When I was in the market for a new lathe a few years ago, the three serious contenders were the Jet 1221, the Delta 46-460, and the PSI 1216.  I concluded that the Jet was a great machine, but it was a bit spendy - the PSI was on sale for about half the price of the Jet.  I know - you get what you pay for, but 2x is significant.   The Jet does have a reversing switch, but it's a simple hack to add that feature on the PSI (and it's possible to do the addition without actually modifying the lathe controls which would void the warranty).



There were two issues with the Delta.  The real show stopper was that I have a small shop, and the footprint of the Delta was more than my shop could take.  On top of that there was the issue that at the time, the 'word on the street' was that Delta had just changed ownership, but the status of the renewal parts channel was still undecided.

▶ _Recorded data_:
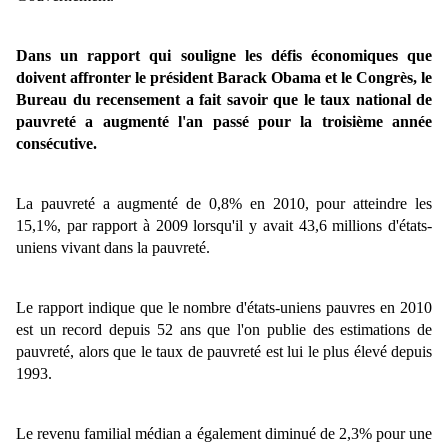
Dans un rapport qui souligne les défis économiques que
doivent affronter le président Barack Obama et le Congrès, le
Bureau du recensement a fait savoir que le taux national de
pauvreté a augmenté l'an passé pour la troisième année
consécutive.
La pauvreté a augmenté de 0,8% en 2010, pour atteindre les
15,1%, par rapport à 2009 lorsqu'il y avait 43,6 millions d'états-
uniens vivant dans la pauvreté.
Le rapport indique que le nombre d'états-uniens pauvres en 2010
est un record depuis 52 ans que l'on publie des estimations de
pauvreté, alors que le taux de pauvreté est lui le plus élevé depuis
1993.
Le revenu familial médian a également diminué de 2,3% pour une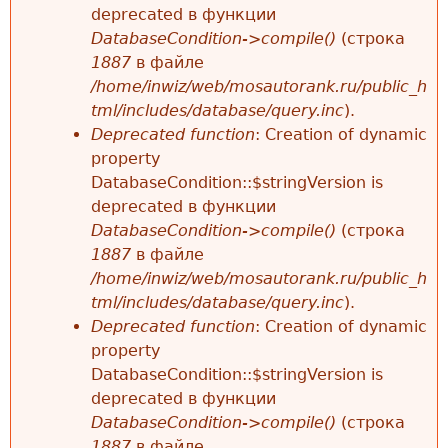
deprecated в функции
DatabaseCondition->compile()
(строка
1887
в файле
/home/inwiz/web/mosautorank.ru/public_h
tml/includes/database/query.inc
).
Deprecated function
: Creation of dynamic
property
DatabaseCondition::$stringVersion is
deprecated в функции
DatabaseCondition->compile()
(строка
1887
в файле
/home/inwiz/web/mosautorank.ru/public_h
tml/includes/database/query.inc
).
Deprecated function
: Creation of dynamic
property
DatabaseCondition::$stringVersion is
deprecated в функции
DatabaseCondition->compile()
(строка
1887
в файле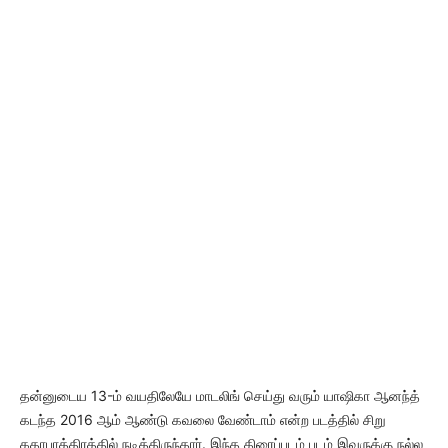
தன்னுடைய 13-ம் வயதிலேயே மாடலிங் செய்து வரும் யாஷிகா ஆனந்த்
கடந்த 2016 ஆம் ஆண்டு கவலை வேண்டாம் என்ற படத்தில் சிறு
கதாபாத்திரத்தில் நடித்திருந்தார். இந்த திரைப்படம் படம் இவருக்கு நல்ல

▶ _EXERCISE INSTRUCTIONS_:
(a) Decide whether each statement agrees with the lathe text, answering yes or no and quoting the words that settle it: (i) The PSI was on sale for about half the price of the Jet. (ii) The Jet lacks a reversing switch. (iii) The Delta's footprint was more than the writer's shop could take.
(b) Duplicate the lathe text starting at "When I was in" and ending at "void the warranty).".
(c) Name every lathe model that the lathe text identifies by full model designation.
The recorded material has no role in any of this work.

▶ _TASK-BY-TASK RESULTS_:
(a)
(i) Yes: "the PSI was on sale for about half the price of the Jet"
(ii) No: "The Jet does have a reversing switch"
(iii) Yes: "the footprint of the Delta was more than my shop could take"

(b)
When I was in the market for a new lathe a few years ago, the three serious contenders were the Jet 1221, the Delta 46-460, and the PSI 1216.  I concluded that the Jet was a great machine, but it was a bit spendy - the PSI was on sale for about half the price of the Jet.  I know - you get what you pay for, but 2x is significant.   The Jet does have a reversing switch, but it's a simple hack to add that feature on the PSI (and it's possible to do the addition without actually modifying the lathe controls which would void the warranty).

(c)
Jet 1221
Delta 46-460
PSI 1216